Tuesday, February 19, 2008

Another Fear of Visual Rhetoric

Reading Westbrook's "Visual Rhetoric in a Culture of Fear," I see another "fear" playing into instructors' decision to teach the production of visual rhetoric: the pressing fear of expectation. Ball State's English department actively encourages us to enter multimodal rhetorical worlds. But other institutions, which may not yet have a similar theoretical agenda, which may still, for instance, encourage the teaching of the analysis of literature as a means to improve students' academic writing, it may be daunting to consider teaching visual products for fear of what others looking in might say. Teaching students how to rhetorical view visual productions is easy enough to justify. It is easier to get students to see rhetorical features than it is to get students to read them. We also have Westbrook's reasoning, that it is appropriate in this consumer culture to show students how to critically examine the visual rhetoric that saturates them. But nonetheless, non-writing projects in a "writing" class may appear unwarranted and may be very hard to justify, depending on the goals established or intuited for composition classes at a particular institution.
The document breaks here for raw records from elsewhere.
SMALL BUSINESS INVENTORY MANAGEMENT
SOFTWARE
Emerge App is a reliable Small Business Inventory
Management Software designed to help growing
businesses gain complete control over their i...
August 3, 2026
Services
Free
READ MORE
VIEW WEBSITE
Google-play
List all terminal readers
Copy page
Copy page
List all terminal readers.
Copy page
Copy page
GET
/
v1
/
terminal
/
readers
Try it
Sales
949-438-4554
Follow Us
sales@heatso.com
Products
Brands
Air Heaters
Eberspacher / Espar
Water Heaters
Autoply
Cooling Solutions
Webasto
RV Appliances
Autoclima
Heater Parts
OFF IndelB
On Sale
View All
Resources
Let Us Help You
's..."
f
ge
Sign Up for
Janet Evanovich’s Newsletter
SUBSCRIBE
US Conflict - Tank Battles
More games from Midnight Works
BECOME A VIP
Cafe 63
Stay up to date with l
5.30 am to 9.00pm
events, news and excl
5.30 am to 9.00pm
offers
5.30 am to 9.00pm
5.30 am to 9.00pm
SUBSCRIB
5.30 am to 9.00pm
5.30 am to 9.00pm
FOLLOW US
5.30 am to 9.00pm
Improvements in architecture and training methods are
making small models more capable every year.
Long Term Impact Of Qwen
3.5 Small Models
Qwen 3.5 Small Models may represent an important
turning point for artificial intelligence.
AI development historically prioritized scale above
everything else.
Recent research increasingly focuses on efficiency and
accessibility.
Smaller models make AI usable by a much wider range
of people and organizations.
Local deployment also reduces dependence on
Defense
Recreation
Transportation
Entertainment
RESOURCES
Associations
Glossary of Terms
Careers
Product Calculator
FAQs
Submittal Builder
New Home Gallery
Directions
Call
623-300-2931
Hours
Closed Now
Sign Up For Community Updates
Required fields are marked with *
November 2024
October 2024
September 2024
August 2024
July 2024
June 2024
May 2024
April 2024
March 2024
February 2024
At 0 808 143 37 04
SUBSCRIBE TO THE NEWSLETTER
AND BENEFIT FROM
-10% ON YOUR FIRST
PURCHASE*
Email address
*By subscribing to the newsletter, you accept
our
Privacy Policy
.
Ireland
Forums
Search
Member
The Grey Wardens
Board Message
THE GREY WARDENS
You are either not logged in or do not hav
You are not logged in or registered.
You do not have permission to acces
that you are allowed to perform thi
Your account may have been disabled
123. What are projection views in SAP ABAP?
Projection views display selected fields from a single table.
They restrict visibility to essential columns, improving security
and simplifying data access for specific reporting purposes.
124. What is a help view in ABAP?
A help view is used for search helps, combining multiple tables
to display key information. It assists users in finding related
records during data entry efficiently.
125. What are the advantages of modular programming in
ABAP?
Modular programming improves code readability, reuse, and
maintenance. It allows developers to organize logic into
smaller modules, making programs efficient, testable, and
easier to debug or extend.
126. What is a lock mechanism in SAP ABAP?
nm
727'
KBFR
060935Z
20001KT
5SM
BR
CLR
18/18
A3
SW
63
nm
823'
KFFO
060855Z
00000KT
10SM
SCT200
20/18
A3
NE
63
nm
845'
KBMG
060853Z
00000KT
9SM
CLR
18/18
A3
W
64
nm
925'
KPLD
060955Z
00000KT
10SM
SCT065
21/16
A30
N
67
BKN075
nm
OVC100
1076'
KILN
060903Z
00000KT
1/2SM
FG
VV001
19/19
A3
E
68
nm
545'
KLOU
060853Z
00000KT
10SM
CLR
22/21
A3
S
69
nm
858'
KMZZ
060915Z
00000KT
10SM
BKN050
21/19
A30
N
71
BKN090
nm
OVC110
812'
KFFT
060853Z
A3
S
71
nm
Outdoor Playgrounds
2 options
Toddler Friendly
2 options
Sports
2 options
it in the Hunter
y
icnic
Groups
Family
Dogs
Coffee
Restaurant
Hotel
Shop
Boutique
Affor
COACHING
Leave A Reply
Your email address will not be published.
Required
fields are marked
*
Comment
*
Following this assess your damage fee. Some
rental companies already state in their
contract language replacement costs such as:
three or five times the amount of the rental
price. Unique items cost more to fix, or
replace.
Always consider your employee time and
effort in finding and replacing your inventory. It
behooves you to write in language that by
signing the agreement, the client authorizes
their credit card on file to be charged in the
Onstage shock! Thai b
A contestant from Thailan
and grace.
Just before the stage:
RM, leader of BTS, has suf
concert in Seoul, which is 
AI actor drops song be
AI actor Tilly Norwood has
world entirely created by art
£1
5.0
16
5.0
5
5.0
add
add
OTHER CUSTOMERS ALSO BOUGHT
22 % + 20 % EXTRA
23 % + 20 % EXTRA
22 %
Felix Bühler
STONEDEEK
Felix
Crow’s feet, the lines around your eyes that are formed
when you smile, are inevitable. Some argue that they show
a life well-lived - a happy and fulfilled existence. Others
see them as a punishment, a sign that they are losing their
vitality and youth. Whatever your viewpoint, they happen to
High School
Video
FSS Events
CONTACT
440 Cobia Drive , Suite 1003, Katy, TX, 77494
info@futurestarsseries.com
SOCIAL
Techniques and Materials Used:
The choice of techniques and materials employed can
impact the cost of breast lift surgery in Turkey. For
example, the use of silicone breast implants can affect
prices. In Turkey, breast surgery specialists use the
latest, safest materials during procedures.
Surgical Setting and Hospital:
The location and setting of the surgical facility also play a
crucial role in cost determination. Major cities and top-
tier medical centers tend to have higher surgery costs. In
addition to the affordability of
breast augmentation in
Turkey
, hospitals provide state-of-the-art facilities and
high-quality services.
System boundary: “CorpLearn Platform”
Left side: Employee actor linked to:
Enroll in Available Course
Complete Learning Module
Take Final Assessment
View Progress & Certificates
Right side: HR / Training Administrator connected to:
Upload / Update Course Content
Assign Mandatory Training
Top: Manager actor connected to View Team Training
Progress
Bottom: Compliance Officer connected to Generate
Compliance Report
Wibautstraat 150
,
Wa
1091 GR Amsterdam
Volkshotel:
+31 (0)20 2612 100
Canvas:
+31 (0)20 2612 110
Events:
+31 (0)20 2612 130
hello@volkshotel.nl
Undergirding this is instructors' own ambivalence regarding the rhetorically visual productions, not only because of their lack of experience and knowledge about such products but also because of a concern for the academic quality of such productions. In other words, it is fairly easy for a composition instructor to see the academic value of writing, and for reasons intrinsic to the mode. The dense, explanatory nature of academic writing means that an instructor is much more likely to "see" the critical thinking in a student's written work. In effect, writing explicitly "demonstrates" critical thinking. In visual productions, this can be harder to see since the student is not describe a thought process while arguing her points or persuading her audience. Thus, any given visual observation could be critical thinking or it could be a fluke, a notion that the instructor sees but that the student just stumbled upon. Not to mention, of course, many instructors likely equate valid academic work as written work. And, again, this isn't an unwarranted assumption. The vast majority of academic work is written, and frankly will remain so for a long time to come (I can imagine the result if I attempting to hand in a multimodal dissertation, or even one that wasn't printed and bound). It is hard to put aside such a value, even if you know better. It is harder when faced with a student body who will more than likely have to write in order to demonstrate their knowledge and critical abilities in their fields.